Dass in der ehemals bedeutenden Hansestadt Soest der Handel traditionell einen hohen Stellenwert genießt, versteht sich von selbst. Die historische Altstadt mit ihrem hochwertigen Warenangebot und vielfältiger Gastronomie ist wie geschaffen für ein einmaliges Kauferlebnis. Edle Boutiquen mit Designerkleidung, feine Wohnaccessoires und liebevoll ausgestattete Spezialitäten-Läden lassen durchaus Rückschlüsse auf den Geschmack – und natürlich auch die Kaufkraft – der Bevölkerung zu. Schon jetzt kommen viele Kunden von auswärts zum Bummeln in die gemütliche Altstadt.
Perspektiven für die Zukunft
Nichtsdestotrotz will man nicht nur auf historische Ereignisse zurückgreifen, sondern an den Herausforderungen der Gegenwart wachsen. Dabei liegt Soest bei den Wirtschaftsdaten, vor allem hinsichtlich der Dynamik, nicht nur im Landes-, sondern auch im Bundesvergleich sehr gut. Die Beschäftigung ist in den vergangenen fünf Jahren um 10 Prozent gewachsen. Wohnraum in Soest ist begehrt, und die Zahl der Kinder steigt im Gegensatz zu vielen anderen Kommunen. Der aktuelle Bauboom, so hofft man, wird die demografische Entwicklung weiter positiv befruchten. In den Jahren 2014 und 2015 erteilte die Stadtverwaltung mehr als 800 Baugenehmigungen – für eine Stadt dieser Größe eine beeindruckende Zahl.
Für die zukünftige Entwicklung  der Stadt stehen die Zeichen gut. „Auch für gewerbliche Immobilien besteht eine starke Nachfragesituation“, erklärt  Bürgermeister Dr. Eckhard Ruthemeyer. „Das zeigt in besonderem Maß, welche Attraktivität der Standort Soest zurzeit für Investoren darstellt.“ Eine Entwicklung, die man gerne unterstützt. Zumal auch in Soest die Stadtentwicklung unter herausfordernden Rahmenbedingungen stattfindet. „Wie in vielen anderen nordrhein-westfälischen Städten ist die unzureichende Finanzausstattung durch Land und Bund unser Hauptproblem“, sagt Dr. Ruthemeyer. In den zurückliegenden zehn Jahren hat sich die Stadt trotzdem erfolgreich der konsequenten Entwicklung zukunftsweisender Projekte gewidmet: Der Bahnhof als Eintrittstor zur Stadt wurde neu gestaltet. Mit der Adam-Kaserne und dem Strabag-Areal werden in den nächsten Jahren große, attraktive Wohngebiete entstehen. Als Kreisstadt ist Soest ohnehin ein etablierter regionaler Dienstleistungsstandort, aber daneben schätzt eine Vielzahl international agierender Produktionsbetriebe die Stadt als Standort. Namen wie Kuchenmeister, Bübchen, CEAG, Delta, Magna, ALSO, HAI, Lehde, Enercon und Kverneland stehen beispielhaft für eine breite Branchenstruktur, die in der Vergangenheit Verwerfungen der allgemeinen wirtschaftlichen Entwicklung abgemildert hat. Man ist einfach nicht so krisenanfällig wie von einseitiger Industrie geprägte Kommunen.

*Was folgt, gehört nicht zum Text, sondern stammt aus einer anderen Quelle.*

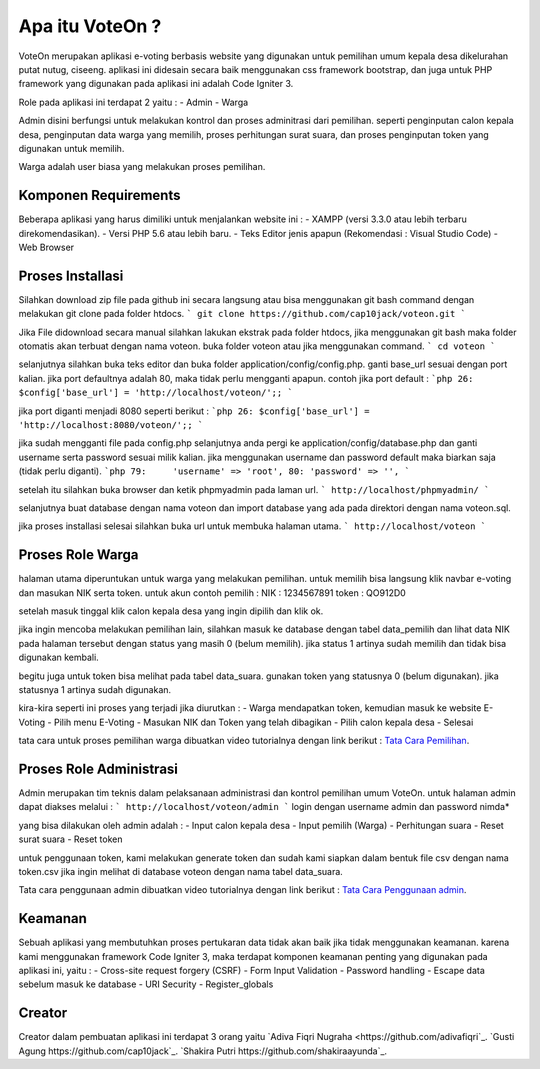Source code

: ###################
Apa itu VoteOn ?
###################

VoteOn merupakan aplikasi e-voting berbasis website yang digunakan untuk pemilihan umum kepala desa dikelurahan putat nutug, ciseeng. aplikasi ini didesain secara baik menggunakan css framework bootstrap, dan juga untuk PHP framework yang digunakan pada aplikasi ini adalah Code Igniter 3.

Role pada aplikasi ini terdapat 2 yaitu :
- Admin
- Warga

Admin disini berfungsi untuk melakukan kontrol dan proses adminitrasi dari pemilihan. seperti penginputan calon kepala desa, penginputan data warga yang memilih, proses perhitungan surat suara, dan proses penginputan token yang digunakan untuk memilih.

Warga adalah user biasa yang melakukan proses pemilihan. 


*******************
Komponen Requirements
*******************

Beberapa aplikasi yang harus dimiliki untuk menjalankan website ini :
- XAMPP (versi 3.3.0 atau lebih terbaru direkomendasikan).
- Versi PHP 5.6 atau lebih baru.
- Teks Editor jenis apapun (Rekomendasi : Visual Studio Code)
- Web Browser

*******************
Proses Installasi
*******************

Silahkan download zip file pada github ini secara langsung atau bisa menggunakan git bash command dengan melakukan git clone pada folder htdocs.
```
git clone https://github.com/cap10jack/voteon.git
```

Jika File didownload secara manual silahkan lakukan ekstrak pada folder htdocs, jika menggunakan git bash maka folder otomatis akan terbuat dengan nama voteon. buka folder voteon atau jika menggunakan command.
```
cd voteon
``` 

selanjutnya silahkan buka teks editor dan buka folder application/config/config.php. ganti base_url sesuai dengan port kalian. jika port defaultnya adalah 80, maka tidak perlu mengganti apapun. contoh jika port default :
```php
26: $config['base_url'] = 'http://localhost/voteon/';;
```

jika port diganti menjadi 8080 seperti berikut :
```php
26: $config['base_url'] = 'http://localhost:8080/voteon/';;
```

jika sudah mengganti file pada config.php selanjutnya anda pergi ke application/config/database.php dan ganti username serta password sesuai milik kalian. jika menggunakan username dan password default maka biarkan saja (tidak perlu diganti).  
```php
79:	'username' => 'root',
80: 'password' => '',
```

setelah itu silahkan buka browser dan ketik phpmyadmin pada laman url.
```
http://localhost/phpmyadmin/ 
```

selanjutnya buat database dengan nama voteon dan import database yang ada pada direktori dengan nama voteon.sql.

jika proses installasi selesai silahkan buka url untuk membuka halaman utama.
```
http://localhost/voteon
```

*******************
Proses Role Warga
*******************
halaman utama diperuntukan untuk warga yang melakukan pemilihan. untuk memilih bisa langsung klik navbar e-voting dan masukan NIK serta token.
untuk akun contoh pemilih :
NIK : 1234567891
token : QO912D0

setelah masuk tinggal klik calon kepala desa yang ingin dipilih dan klik ok.

jika ingin mencoba melakukan pemilihan lain, silahkan masuk ke database dengan tabel data_pemilih dan lihat data NIK pada halaman tersebut dengan status yang masih 0 (belum memilih). jika status 1 artinya sudah memilih dan tidak bisa digunakan kembali.

begitu juga untuk token bisa melihat pada tabel data_suara. gunakan token yang statusnya 0 (belum digunakan). jika statusnya 1 artinya sudah digunakan.

kira-kira seperti ini proses yang terjadi jika diurutkan :
- Warga mendapatkan token, kemudian masuk ke website E-Voting
- Pilih menu E-Voting
- Masukan NIK dan Token yang telah dibagikan
- Pilih calon kepala desa
- Selesai

tata cara untuk proses pemilihan warga dibuatkan video tutorialnya dengan link berikut :
`Tata Cara Pemilihan <https://www.youtube.com/watch?v=gMeFZJldKOs>`_.


**************************
Proses Role Administrasi
**************************
Admin merupakan tim teknis dalam pelaksanaan administrasi dan kontrol pemilihan umum VoteOn. untuk halaman admin dapat diakses melalui :
```
http://localhost/voteon/admin
```
login dengan username admin dan password nimda*

yang bisa dilakukan oleh admin adalah :
- Input calon kepala desa
- Input pemilih (Warga)
- Perhitungan suara
- Reset surat suara
- Reset token

untuk penggunaan token, kami melakukan generate token dan sudah kami siapkan dalam bentuk file csv dengan nama token.csv
jika ingin melihat di database voteon dengan nama tabel data_suara.


Tata cara penggunaan admin dibuatkan video tutorialnya dengan link berikut :
`Tata Cara Penggunaan admin <https://youtu.be/UozJc-4YTOU>`_.

***************
Keamanan
***************
Sebuah aplikasi yang membutuhkan proses pertukaran data tidak akan baik jika tidak menggunakan keamanan. karena kami menggunakan framework Code Igniter 3, maka terdapat komponen keamanan penting yang digunakan pada aplikasi ini, yaitu :
- Cross-site request forgery (CSRF)
- Form Input Validation
- Password handling
- Escape data sebelum masuk ke database
- URI Security
- Register_globals

***************
Creator
***************
Creator dalam pembuatan aplikasi ini terdapat 3 orang yaitu
`Adiva Fiqri Nugraha <https://github.com/adivafiqri`_.
`Gusti Agung https://github.com/cap10jack`_.
`Shakira Putri https://github.com/shakiraayunda`_.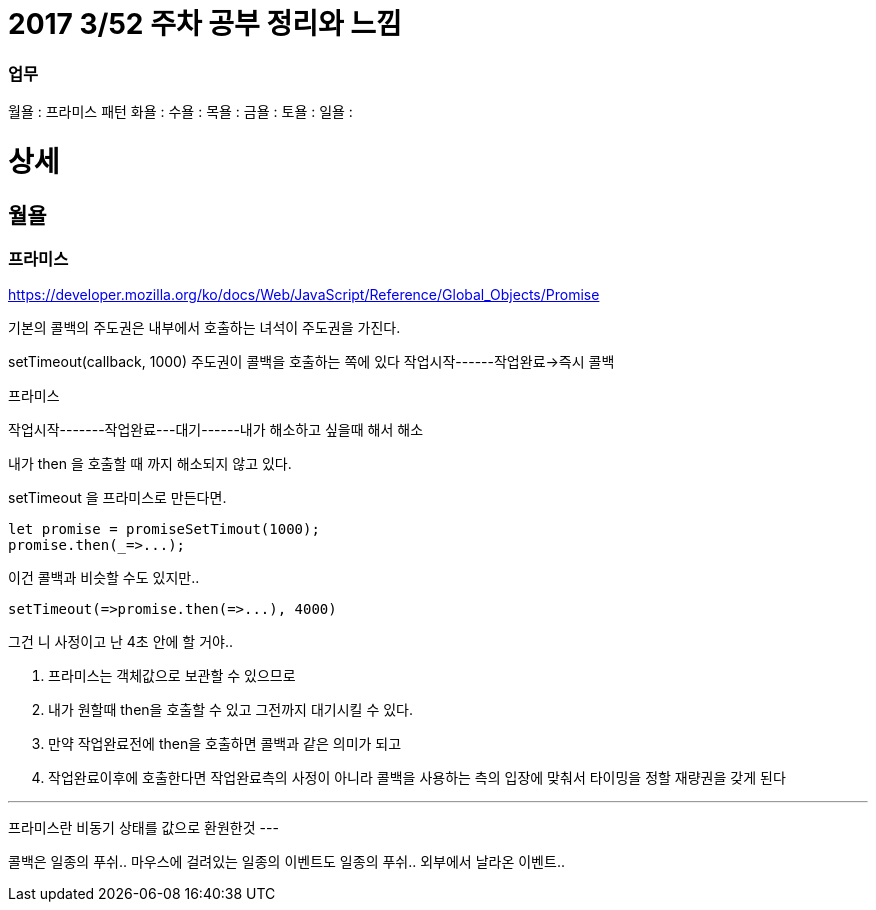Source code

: # 2017 3/52 주차 공부 정리와 느낌

### 업무

월욜 : 프라미스 패턴
화욜 :
수욜 :
목욜 :
금욜 :
토욜 :
일욜 :




# 상세
// -------

## 월욜

### 프라미스

https://developer.mozilla.org/ko/docs/Web/JavaScript/Reference/Global_Objects/Promise


기본의 콜백의 주도권은 내부에서 호출하는 녀석이 주도권을 가진다.

setTimeout(callback, 1000)
주도권이 콜백을 호출하는 쪽에 있다
작업시작------작업완료->즉시 콜백


프라미스

작업시작-------작업완료---대기------내가 해소하고 싶을때 해서
해소

내가 then 을 호출할 때 까지 해소되지 않고 있다.

setTimeout 을 프라미스로 만든다면.

```
let promise = promiseSetTimout(1000);
promise.then(_=>...);
```

이건 콜백과 비슷할 수도 있지만..
```
setTimeout(=>promise.then(=>...), 4000)
```
그건 니 사정이고 난 4초 안에 할 거야..

2. 프라미스는 객체값으로 보관할 수 있으므로
3. 내가 원할때 then을 호출할 수 있고 그전까지 대기시킬 수 있다.
4. 만약 작업완료전에 then을 호출하면 콜백과 같은 의미가 되고
5. 작업완료이후에 호출한다면 작업완료측의 사정이 아니라 콜백을 사용하는 측의 입장에 맞춰서 타이밍을 정할 재량권을 갖게 된다

---
프라미스란 비동기 상태를 값으로 환원한것
---

콜백은 일종의 푸쉬..
마우스에 걸려있는 일종의 이벤트도 일종의 푸쉬.. 외부에서 날라온 이벤트..



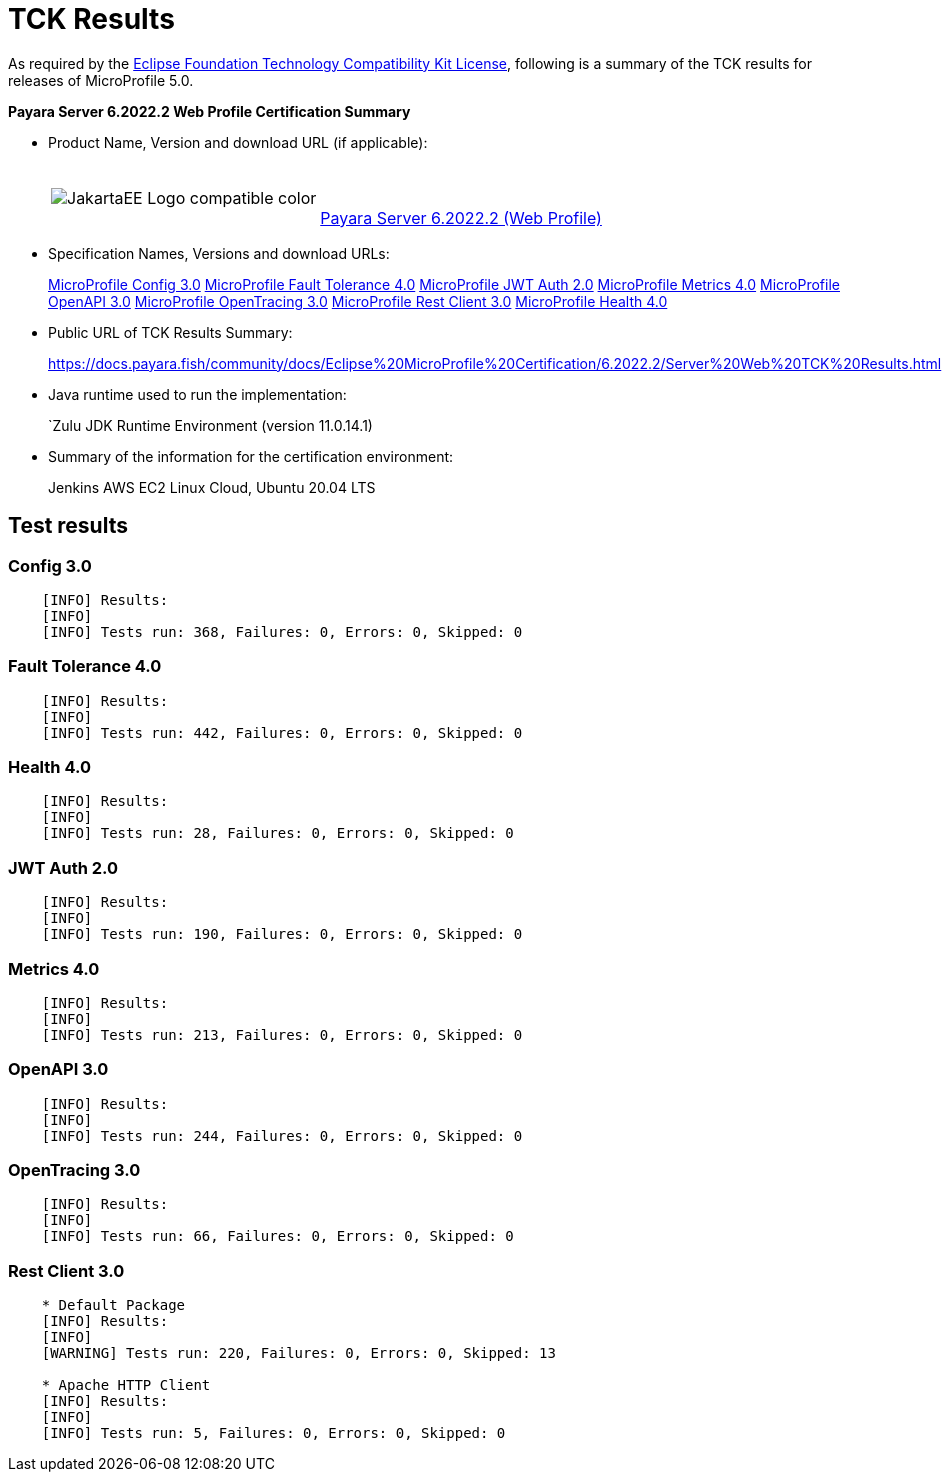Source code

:[[tck-results]]
= TCK Results

As required by the https://www.eclipse.org/legal/tck.php[Eclipse Foundation Technology Compatibility Kit License],
following is a summary of the TCK results for releases of MicroProfile 5.0.

**Payara Server 6.2022.2 Web Profile Certification Summary**

- Product Name, Version and download URL (if applicable):
+
[cols="1,2",grid=none,frame=none]
|===
|image:JakartaEE_Logo_compatible-color.png[]
|
{empty} +
{empty} +
https://www.payara.fish/downloads/payara-platform-community-edition/[Payara Server 6.2022.2 (Web Profile)]
|===

- Specification Names, Versions and download URLs:
+
https://download.eclipse.org/microprofile/microprofile-config-3.0/microprofile-config-spec-3.0.html[MicroProfile Config 3.0]
https://download.eclipse.org/microprofile/microprofile-fault-tolerance-4.0/microprofile-fault-tolerance-spec-4.0.html[MicroProfile Fault Tolerance 4.0]
https://download.eclipse.org/microprofile/microprofile-jwt-auth-2.0/microprofile-jwt-auth-spec-2.0.html[MicroProfile JWT Auth 2.0]
https://download.eclipse.org/microprofile/microprofile-metrics-4.0/microprofile-metrics-spec-4.0.html[MicroProfile Metrics 4.0]
https://download.eclipse.org/microprofile/microprofile-open-api-3.0/microprofile-openapi-spec-3.0.html[MicroProfile OpenAPI 3.0]
https://download.eclipse.org/microprofile/microprofile-opentracing-3.0/microprofile-opentracing-spec-3.0.html[MicroProfile OpenTracing 3.0]
https://download.eclipse.org/microprofile/microprofile-rest-client-3.0/microprofile-rest-client-spec-3.0.html[MicroProfile Rest Client 3.0]
https://download.eclipse.org/microprofile/microprofile-health-4.0/microprofile-health-spec-4.0.html[MicroProfile Health 4.0]

- Public URL of TCK Results Summary:
+
https://docs.payara.fish/community/docs/Eclipse%20MicroProfile%20Certification/6.2022.2/Server%20Web%20TCK%20Results.html


- Java runtime used to run the implementation:
+
`Zulu JDK Runtime Environment (version 11.0.14.1)
- Summary of the information for the certification environment:
+
Jenkins AWS EC2 Linux Cloud, Ubuntu 20.04 LTS +

== Test results

### Config 3.0
```
    [INFO] Results:
    [INFO]
    [INFO] Tests run: 368, Failures: 0, Errors: 0, Skipped: 0
```

### Fault Tolerance 4.0
```
    [INFO] Results:
    [INFO]
    [INFO] Tests run: 442, Failures: 0, Errors: 0, Skipped: 0
```

### Health 4.0
```
    [INFO] Results:
    [INFO]
    [INFO] Tests run: 28, Failures: 0, Errors: 0, Skipped: 0
```

### JWT Auth 2.0
```
    [INFO] Results:
    [INFO]
    [INFO] Tests run: 190, Failures: 0, Errors: 0, Skipped: 0
```

### Metrics 4.0
```
    [INFO] Results:
    [INFO]
    [INFO] Tests run: 213, Failures: 0, Errors: 0, Skipped: 0
```

### OpenAPI 3.0
```
    [INFO] Results:
    [INFO]
    [INFO] Tests run: 244, Failures: 0, Errors: 0, Skipped: 0
```

### OpenTracing 3.0
```
    [INFO] Results:
    [INFO]
    [INFO] Tests run: 66, Failures: 0, Errors: 0, Skipped: 0
```

### Rest Client 3.0
```
    * Default Package
    [INFO] Results:
    [INFO]
    [WARNING] Tests run: 220, Failures: 0, Errors: 0, Skipped: 13

    * Apache HTTP Client
    [INFO] Results:
    [INFO]
    [INFO] Tests run: 5, Failures: 0, Errors: 0, Skipped: 0
```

Und auch als Bildungsstandort muss sich die Stadt keinesfalls verstecken, sie hat zentrale Bedeutung in der Region: Rund 18.000 Menschen studieren, lehren, forschen und arbeiten an den städtischen Schulen, den Kreisschulen und an der Fachhochschule Südwestfalen, die an ihrem Soester Standort den wohl schönsten Campus Deutschlands zu bieten hat. „Wir investieren kontinuierlich in unsere Bildungseinrichtungen“, betont Bürgermeister Dr. Eckhard Ruthemeyer. Das gilt für die zahlreichen Kindertagesstätten ebenso wie für die Grundschulen und die verschiedenen weiterführenden Schulformen. „Die Familien mit Kindern haben vielfältige Möglichkeiten für eine bedarfsgerechte Bildung und Betreuung.“ So stellt man sicher, dass Soest bei aller Geschichtsträchtigkeit eine junge Stadt bleibt.